Breathing disorders in Rett syndrome: progressive neurochemical dysfunction in the respiratory network after birth

Abstract

Disorders of respiratory control are a prominent feature of Rett syndrome (RTT), a severely debilitating condition caused by mutations in the gene encoding methyl-CpG-binding protein 2 (MECP2). RTT patients present with a complex respiratory phenotype that can include periods of hyperventilation, apnea, breath holds terminated by Valsalva maneuvers, forced and deep breathing and apneustic breathing, as well as abnormalities of heart rate control and cardiorespiratory integration. Recent studies of mouse models of RTT have begun to shed light on neurologic deficits that likely contribute to respiratory dysfunction including, in particular, defects in neurochemical signaling resulting from abnormal patterns of neurotransmitter and neuromodulator expression.

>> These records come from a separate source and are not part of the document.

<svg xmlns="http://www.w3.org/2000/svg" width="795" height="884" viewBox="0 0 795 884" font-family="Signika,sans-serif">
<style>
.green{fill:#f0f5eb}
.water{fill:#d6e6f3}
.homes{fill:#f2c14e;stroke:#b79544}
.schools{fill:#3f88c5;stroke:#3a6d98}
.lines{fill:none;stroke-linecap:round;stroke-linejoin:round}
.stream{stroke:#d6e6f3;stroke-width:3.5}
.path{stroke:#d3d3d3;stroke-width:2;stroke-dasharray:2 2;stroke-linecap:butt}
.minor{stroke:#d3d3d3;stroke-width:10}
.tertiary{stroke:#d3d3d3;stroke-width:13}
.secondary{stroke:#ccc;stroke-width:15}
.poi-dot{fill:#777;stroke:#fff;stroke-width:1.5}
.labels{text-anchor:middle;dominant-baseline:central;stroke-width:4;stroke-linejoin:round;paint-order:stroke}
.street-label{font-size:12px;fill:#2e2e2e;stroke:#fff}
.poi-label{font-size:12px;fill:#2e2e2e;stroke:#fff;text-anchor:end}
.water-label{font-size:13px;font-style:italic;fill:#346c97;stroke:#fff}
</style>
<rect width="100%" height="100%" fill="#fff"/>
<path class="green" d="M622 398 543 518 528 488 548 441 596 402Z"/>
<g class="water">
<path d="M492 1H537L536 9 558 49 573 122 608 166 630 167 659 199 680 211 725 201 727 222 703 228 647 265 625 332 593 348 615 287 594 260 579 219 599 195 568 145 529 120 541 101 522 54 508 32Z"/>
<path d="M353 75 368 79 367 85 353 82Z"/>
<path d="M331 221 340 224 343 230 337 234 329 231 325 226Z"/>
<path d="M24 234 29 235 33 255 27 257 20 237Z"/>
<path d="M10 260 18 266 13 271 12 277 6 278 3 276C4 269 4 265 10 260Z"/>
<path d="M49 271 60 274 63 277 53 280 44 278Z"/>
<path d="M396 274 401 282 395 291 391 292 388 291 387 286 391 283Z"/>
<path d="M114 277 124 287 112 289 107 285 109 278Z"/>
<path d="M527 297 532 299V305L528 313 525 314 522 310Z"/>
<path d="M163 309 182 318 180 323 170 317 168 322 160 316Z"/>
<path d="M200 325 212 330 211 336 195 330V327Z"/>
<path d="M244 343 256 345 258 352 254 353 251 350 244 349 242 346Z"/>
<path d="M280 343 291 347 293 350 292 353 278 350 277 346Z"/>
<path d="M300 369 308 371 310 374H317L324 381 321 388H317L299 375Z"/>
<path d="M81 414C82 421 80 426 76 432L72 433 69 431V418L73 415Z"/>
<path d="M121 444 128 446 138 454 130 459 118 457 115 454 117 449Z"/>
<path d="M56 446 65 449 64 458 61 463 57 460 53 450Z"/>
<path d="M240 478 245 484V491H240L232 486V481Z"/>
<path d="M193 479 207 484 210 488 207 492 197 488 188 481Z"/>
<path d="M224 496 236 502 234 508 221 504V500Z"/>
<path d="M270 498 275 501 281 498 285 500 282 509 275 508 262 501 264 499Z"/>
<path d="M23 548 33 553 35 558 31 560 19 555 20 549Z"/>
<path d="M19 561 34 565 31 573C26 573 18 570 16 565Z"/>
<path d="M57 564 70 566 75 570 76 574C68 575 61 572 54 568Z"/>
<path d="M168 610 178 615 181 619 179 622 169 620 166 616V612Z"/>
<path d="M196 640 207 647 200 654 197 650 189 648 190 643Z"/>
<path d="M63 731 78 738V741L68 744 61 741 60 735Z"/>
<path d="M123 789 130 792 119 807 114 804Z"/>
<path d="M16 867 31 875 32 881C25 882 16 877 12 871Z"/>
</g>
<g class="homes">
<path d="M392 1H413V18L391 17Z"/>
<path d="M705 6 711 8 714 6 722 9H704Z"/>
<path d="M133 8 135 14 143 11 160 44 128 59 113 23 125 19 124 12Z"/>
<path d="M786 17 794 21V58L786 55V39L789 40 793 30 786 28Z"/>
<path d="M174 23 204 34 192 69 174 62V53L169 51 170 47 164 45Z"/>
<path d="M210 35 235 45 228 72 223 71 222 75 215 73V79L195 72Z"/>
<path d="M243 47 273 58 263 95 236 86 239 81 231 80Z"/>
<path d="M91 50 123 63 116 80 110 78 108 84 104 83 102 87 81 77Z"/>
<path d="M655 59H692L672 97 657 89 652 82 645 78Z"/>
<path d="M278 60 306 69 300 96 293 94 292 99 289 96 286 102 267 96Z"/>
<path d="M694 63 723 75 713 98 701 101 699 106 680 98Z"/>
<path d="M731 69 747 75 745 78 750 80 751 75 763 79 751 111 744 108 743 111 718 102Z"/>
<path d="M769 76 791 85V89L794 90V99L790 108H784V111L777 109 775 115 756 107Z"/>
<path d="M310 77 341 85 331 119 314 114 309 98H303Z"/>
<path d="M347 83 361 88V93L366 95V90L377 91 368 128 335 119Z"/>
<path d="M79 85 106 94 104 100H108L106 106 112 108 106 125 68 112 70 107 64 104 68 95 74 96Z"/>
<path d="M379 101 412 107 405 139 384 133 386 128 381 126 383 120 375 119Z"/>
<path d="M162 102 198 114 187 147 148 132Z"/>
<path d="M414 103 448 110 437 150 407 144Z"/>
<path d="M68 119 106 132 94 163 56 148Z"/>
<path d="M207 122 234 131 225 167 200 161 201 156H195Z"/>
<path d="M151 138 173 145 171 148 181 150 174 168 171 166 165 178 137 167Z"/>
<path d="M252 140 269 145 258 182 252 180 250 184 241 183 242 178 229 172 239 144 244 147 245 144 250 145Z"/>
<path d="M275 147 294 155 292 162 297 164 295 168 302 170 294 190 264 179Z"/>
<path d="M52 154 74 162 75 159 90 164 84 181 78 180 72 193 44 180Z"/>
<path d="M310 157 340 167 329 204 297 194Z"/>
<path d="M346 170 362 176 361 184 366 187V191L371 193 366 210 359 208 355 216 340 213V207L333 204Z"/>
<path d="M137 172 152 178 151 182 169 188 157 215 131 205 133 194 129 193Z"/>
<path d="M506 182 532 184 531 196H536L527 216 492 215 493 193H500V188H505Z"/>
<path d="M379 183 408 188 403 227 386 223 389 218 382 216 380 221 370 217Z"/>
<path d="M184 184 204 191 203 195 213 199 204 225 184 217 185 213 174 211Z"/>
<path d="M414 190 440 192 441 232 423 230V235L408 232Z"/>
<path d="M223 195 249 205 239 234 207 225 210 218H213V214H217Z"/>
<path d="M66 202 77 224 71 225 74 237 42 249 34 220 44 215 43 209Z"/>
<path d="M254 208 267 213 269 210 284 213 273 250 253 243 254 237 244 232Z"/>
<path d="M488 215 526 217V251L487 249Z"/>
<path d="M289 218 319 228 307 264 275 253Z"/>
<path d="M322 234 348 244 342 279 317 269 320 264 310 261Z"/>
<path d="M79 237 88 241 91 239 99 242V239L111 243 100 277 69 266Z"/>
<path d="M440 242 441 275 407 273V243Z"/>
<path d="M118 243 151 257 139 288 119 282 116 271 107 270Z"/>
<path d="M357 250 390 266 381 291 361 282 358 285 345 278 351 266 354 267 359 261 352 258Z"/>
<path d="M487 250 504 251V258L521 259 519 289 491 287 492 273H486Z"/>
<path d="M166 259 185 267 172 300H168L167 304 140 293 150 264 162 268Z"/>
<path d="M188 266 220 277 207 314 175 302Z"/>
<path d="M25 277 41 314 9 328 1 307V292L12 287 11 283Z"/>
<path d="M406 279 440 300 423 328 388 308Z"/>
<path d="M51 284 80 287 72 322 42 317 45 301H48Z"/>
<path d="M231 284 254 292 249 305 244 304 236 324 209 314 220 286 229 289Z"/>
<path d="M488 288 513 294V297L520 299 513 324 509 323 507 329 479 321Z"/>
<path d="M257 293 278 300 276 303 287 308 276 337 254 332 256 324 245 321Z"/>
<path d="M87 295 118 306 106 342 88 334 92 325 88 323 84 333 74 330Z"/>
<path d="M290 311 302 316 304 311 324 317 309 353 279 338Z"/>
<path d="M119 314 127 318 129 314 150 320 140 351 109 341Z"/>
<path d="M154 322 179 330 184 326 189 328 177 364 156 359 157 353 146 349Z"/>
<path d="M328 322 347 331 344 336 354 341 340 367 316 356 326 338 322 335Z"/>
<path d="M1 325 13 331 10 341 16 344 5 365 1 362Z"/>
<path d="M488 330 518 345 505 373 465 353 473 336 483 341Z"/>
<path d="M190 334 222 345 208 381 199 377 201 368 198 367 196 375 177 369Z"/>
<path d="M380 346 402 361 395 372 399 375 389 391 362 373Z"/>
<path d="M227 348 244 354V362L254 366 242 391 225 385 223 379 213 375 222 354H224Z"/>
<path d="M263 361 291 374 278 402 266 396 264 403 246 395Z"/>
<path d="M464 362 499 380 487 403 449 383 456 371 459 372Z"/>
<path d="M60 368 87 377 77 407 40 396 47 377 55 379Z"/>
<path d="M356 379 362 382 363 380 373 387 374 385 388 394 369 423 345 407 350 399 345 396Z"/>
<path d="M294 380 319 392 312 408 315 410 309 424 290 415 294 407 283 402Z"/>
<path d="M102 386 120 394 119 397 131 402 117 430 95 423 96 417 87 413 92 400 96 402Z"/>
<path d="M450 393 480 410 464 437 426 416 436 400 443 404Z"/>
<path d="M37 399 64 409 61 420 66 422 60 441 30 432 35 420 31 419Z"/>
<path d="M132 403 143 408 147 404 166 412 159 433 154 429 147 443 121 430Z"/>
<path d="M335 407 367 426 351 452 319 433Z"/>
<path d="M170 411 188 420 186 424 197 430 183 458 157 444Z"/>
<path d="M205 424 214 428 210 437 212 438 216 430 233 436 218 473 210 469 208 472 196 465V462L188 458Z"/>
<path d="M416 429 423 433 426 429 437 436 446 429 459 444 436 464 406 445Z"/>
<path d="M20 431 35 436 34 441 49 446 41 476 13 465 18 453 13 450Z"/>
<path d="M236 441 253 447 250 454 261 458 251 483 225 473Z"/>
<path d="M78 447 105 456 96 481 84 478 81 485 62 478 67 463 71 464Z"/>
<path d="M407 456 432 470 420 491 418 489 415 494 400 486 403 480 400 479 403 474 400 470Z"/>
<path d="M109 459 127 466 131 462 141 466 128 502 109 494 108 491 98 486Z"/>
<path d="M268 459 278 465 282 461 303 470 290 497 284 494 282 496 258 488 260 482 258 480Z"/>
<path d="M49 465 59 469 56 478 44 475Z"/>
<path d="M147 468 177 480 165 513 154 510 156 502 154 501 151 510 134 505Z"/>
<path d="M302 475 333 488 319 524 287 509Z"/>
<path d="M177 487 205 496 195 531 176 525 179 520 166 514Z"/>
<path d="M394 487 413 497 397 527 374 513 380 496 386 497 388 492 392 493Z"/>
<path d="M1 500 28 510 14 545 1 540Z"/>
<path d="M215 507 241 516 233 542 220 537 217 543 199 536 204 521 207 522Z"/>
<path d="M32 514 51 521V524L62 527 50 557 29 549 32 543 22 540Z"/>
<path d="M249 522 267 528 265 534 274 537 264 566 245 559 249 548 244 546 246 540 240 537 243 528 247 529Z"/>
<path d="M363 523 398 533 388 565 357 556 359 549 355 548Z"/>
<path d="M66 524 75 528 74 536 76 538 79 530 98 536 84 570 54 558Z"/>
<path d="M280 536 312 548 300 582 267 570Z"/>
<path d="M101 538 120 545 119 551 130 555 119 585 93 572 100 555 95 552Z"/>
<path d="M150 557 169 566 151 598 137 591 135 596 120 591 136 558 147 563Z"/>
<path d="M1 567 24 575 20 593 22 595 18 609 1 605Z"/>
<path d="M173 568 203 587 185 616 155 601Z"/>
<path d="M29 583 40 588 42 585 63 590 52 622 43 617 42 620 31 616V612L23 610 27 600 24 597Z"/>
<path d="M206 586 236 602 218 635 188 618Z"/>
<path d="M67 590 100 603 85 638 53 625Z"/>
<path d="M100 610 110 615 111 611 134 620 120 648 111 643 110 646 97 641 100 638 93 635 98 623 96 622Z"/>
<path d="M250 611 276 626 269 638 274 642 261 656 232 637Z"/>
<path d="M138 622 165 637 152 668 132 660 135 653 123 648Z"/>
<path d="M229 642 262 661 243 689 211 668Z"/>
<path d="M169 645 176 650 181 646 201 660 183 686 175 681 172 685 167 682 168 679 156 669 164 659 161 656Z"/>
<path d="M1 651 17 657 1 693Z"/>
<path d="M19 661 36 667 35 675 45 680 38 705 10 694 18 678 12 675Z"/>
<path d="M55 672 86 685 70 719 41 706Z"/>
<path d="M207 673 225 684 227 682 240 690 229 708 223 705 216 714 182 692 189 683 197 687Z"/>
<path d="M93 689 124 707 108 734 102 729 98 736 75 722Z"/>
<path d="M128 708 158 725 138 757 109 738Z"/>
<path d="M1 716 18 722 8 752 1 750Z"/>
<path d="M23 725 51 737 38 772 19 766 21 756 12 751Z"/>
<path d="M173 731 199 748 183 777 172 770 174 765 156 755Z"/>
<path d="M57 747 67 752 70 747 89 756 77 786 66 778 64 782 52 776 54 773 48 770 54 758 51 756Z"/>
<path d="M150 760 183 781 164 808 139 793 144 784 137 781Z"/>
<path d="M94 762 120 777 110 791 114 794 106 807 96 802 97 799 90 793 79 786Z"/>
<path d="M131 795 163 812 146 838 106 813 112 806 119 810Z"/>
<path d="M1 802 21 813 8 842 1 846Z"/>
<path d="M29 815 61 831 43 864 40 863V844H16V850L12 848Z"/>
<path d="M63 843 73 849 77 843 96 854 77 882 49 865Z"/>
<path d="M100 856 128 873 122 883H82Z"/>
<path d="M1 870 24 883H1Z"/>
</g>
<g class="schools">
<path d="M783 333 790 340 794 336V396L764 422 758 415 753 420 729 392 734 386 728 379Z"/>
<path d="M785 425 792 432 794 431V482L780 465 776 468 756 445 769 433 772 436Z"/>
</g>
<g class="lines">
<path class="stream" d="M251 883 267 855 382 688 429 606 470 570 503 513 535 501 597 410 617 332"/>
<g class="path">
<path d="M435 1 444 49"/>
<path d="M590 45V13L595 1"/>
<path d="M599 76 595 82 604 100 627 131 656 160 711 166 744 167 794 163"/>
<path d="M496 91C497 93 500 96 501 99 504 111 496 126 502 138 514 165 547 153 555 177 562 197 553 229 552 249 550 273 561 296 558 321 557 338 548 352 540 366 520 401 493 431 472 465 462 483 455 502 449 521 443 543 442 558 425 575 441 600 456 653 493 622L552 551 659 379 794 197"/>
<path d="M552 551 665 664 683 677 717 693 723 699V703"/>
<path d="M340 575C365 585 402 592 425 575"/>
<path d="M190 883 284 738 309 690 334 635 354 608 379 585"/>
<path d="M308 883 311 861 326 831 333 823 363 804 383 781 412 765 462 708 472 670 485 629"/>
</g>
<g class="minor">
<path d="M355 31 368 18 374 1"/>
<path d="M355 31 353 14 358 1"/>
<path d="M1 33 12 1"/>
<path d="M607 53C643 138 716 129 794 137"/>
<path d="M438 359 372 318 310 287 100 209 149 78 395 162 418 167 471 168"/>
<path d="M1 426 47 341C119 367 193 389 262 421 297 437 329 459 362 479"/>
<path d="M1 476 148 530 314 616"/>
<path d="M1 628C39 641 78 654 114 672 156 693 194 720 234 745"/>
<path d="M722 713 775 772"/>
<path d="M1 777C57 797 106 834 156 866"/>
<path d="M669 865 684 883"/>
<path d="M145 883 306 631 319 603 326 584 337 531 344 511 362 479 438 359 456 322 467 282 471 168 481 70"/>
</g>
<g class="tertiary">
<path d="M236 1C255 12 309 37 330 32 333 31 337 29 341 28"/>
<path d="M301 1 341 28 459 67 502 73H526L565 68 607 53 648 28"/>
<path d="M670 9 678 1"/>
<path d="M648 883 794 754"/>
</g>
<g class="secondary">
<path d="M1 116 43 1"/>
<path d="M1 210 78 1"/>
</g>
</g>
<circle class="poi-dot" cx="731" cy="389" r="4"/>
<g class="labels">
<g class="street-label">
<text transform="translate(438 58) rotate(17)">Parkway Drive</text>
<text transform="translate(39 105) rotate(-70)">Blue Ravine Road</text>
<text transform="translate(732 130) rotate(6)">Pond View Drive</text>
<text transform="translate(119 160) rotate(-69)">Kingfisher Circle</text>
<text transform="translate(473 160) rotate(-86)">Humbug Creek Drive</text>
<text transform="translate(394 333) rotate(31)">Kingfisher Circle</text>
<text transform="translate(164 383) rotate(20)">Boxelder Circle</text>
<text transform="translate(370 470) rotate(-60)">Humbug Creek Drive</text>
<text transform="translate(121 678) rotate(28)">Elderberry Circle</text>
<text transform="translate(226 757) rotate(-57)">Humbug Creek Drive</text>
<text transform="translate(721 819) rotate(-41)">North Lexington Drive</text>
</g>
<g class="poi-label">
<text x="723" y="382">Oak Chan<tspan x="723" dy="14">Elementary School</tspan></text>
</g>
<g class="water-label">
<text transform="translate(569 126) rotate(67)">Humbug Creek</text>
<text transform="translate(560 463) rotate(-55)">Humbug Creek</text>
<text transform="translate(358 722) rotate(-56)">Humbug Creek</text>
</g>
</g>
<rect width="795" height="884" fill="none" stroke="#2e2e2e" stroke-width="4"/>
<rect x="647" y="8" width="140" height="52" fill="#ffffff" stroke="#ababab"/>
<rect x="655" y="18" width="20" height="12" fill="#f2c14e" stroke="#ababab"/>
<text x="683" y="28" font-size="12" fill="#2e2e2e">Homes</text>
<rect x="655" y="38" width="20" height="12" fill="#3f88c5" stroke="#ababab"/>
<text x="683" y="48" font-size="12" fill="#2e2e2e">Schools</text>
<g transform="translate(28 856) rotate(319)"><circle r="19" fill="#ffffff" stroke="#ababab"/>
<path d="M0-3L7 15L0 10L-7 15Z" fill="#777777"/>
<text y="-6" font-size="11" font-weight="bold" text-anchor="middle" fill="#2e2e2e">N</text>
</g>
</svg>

The authors hypothesize that breathing dysregulation in RTT results from disturbances in mechanisms that modulate the respiratory rhythm, acting either alone or in combination with more subtle disturbances in rhythm and pattern generation. This article reviews the evidence underlying this hypothesis as well as recent efforts to translate our emerging understanding of neurochemical defects in mouse models of RTT into preclinical trials of potential treatments for respiratory dysfunction in this disease.

Figures

Figure 1

Breaths and breath-holds in a representative child with Rett Syndrome obtained during the day and night using inductance plethysmography waveforms: sum amplitude (AMP), rib cage (RC), abdomen (AB), and heart rate (HR) are shown. Note that respiratory irregularities and characteristic heart rate changes occur during both the day and night. Adapted from Weese-Mayer et al. 2006, .

Figure 2

Plethysmographic recordings from P35 WT (Mecp2+/y) and Mecp2 null (Mecp2−/y) mice (Mecp2tm1.1Jae strain). Each horizontal trace = 10s quiet breathing in room air. Adapted from Ogier et al., (2007).